The Arizona Department of Occupational Safety and Health has adopted an attitude toward Arizona State University that many would like to be extended to the private sector — they will trust you to see to the safety of your own employees and customers instead of subjecting you to the state’s sometimes excessive oversight.
Tribune writer Ryan Gabrielson reported Sunday the state safety agency routinely ignored complaints last year from ASU employees about dangerous work conditions. Time and again, safety inspectors simply asked ASU officials to look into the matters — essentially telling the university to regulate itself.
Advocates for having a state safety agency argue private businesses can’t be allowed to do the same thing because they have powerful economic incentives to skimp on safety equipment and training.
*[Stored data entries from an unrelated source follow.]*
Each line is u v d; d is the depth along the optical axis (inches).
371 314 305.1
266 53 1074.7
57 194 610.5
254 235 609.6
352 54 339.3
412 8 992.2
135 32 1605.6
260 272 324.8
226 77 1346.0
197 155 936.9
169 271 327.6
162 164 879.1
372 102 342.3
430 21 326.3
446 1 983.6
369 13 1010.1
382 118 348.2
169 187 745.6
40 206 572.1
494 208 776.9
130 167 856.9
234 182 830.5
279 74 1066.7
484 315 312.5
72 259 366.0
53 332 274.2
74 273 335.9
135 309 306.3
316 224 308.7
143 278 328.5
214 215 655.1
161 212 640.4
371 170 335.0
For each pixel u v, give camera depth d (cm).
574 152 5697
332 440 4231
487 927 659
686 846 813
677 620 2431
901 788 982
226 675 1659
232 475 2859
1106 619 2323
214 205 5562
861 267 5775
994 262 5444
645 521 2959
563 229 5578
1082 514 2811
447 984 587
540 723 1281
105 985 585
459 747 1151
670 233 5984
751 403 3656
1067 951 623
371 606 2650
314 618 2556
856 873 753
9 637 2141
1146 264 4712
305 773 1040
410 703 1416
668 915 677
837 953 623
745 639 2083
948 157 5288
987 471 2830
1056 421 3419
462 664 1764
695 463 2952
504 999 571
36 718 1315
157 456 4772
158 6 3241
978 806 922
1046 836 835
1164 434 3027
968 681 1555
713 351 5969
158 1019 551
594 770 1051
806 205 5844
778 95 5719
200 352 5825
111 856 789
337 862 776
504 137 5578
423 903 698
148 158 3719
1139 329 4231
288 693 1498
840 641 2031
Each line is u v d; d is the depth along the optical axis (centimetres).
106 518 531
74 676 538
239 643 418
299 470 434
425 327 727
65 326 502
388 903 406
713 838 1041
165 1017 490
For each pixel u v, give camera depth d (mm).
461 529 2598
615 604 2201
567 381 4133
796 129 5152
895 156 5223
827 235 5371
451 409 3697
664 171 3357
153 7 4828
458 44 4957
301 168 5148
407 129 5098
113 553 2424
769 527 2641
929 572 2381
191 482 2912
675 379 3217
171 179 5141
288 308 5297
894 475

This position contends that businesses will knowingly put their employees in unnecessary danger to save money and to fatten their profits.
It’s funny how safety inspectors didn’t consider that ASU has a similar economic motive, since the university asks for more money every year through higher student fees and additional state funding.
Of course, the university has admitted it was a lack of money that prompted it to ignore safety laws and delay the installation of fire sprinklers on the second and third floors of the student union as part of a recent remodeling. Those sprinklers were still missing when a fire broke out on the second floor last year, causing heavy damage and putting lives at risk.
Gabrielson reported the Department of Occupational Safety and Health checked into just one ASU employee complaint out of at least 20, and found a serious problem with asbestos being released into the air during a remodeling project and possibly exposing workers to a dangerous carcinogen.
We can’t imagine what the safety agency might have found if it had looked into the other complaints. But it’s the height of hypocrisy for this agency to make demands of private employers as long as it turns a blind eye to potential dangers inside another arm of the state.